• WHAT TO WORK ON: Figure out the number of lines in the data that hold the string "pixels". Reply with that figure only.

• SUPPLIED RECORDS:
- - - - - - -
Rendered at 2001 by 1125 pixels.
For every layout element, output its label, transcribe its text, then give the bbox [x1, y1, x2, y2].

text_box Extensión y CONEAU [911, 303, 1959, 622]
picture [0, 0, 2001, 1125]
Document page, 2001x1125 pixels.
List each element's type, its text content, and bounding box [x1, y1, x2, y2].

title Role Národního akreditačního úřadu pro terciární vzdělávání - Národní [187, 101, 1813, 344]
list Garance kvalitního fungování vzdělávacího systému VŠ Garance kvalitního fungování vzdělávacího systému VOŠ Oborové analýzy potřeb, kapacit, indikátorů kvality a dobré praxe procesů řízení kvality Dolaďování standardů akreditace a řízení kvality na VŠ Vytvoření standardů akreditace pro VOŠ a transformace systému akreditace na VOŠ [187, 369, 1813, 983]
- - - - - - -
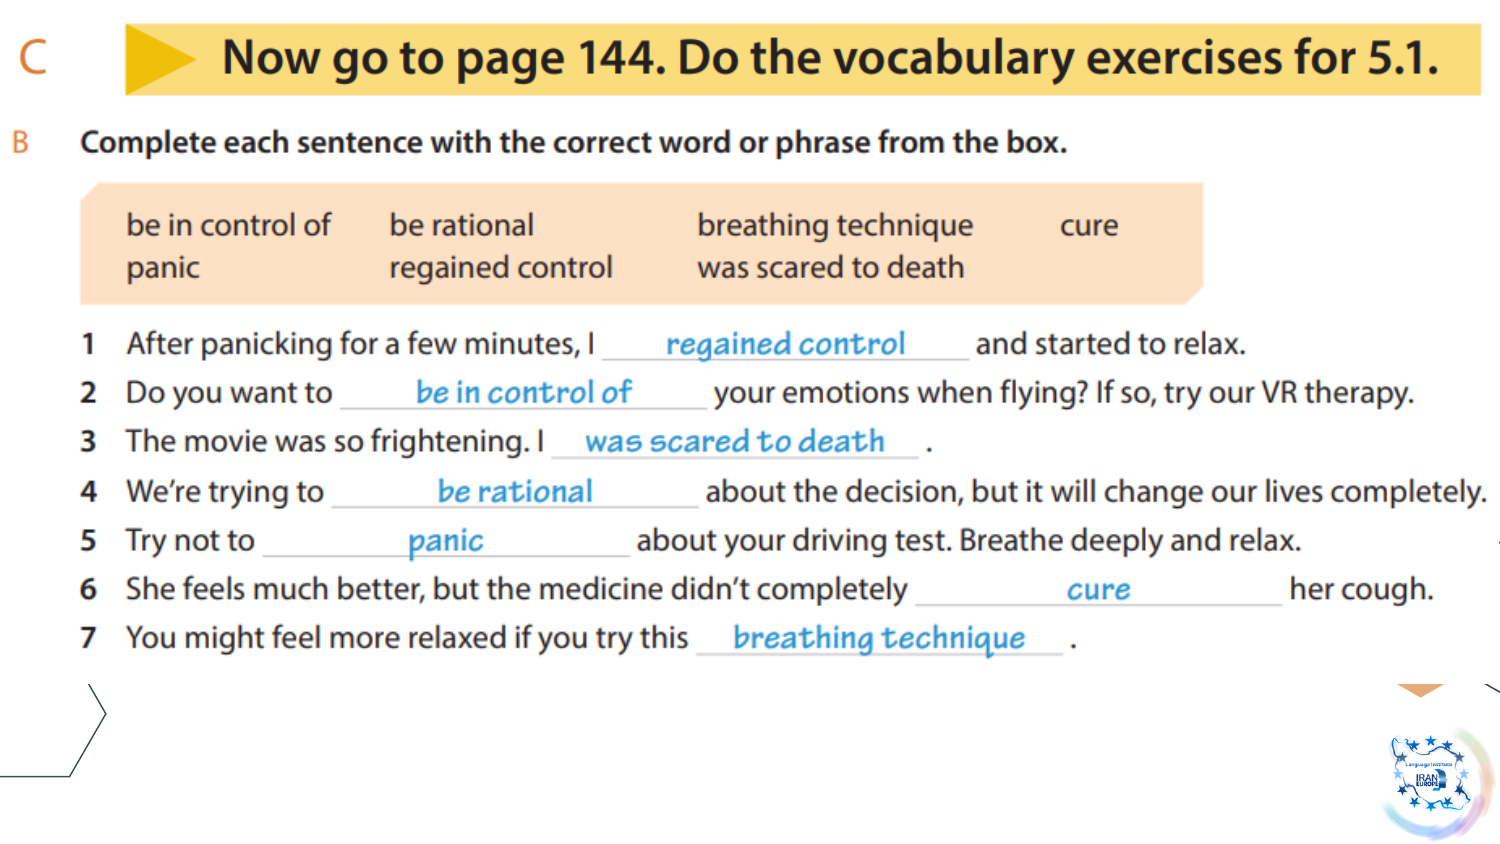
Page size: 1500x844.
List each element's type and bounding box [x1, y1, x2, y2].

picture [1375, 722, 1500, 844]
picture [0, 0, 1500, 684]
- - - - - - -
• SOLUTION FOR THIS PROBLEM: 2